Saved data entries:

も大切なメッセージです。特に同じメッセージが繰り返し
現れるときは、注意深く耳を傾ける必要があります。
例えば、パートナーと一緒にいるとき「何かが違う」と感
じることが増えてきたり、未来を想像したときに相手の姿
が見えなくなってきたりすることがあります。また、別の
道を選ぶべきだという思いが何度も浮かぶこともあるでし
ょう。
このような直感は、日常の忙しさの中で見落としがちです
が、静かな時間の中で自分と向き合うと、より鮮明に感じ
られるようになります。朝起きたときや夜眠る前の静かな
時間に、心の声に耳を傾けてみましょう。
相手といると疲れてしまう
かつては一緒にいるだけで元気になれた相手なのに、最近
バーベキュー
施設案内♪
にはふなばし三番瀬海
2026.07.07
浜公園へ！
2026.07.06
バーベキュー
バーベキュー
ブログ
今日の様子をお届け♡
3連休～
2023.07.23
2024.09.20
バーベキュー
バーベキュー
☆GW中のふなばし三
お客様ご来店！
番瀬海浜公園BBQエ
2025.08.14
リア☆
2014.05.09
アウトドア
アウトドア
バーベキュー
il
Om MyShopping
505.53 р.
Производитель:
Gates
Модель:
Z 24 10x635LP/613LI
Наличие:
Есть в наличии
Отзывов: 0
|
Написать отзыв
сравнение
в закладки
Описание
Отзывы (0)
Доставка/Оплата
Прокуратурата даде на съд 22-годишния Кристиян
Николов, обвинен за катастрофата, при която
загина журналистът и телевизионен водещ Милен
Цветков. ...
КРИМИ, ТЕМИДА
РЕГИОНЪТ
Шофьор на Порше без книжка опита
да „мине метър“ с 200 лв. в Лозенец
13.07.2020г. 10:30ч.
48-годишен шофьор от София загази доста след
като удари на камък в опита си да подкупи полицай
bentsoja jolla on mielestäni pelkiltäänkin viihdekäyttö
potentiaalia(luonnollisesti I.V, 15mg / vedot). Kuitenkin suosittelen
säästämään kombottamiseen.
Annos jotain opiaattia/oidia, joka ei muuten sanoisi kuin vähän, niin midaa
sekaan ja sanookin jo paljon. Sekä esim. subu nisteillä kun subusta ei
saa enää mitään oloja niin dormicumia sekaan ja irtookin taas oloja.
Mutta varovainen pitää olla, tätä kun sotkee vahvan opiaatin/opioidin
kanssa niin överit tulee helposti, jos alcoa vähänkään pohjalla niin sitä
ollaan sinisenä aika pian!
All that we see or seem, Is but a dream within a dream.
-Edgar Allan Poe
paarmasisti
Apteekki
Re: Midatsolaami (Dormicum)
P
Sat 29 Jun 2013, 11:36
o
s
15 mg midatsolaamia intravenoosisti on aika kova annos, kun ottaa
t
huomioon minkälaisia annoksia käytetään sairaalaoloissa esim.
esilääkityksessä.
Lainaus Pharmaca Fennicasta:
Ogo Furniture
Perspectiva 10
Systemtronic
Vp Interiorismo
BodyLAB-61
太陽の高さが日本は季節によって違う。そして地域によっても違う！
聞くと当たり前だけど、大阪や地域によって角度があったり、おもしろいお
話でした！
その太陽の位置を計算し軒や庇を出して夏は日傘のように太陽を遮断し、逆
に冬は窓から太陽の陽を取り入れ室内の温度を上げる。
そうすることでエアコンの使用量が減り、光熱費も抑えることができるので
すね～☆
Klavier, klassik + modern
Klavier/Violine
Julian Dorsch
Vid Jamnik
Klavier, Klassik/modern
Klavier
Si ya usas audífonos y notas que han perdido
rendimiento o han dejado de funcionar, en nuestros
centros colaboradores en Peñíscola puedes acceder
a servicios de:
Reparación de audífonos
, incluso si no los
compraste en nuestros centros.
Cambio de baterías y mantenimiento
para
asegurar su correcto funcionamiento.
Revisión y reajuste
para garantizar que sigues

YOUR INSTRUCTIONS: Using the entries above, work out how many lines contain the string "aika". Respond with that number alone.

REPLY: 2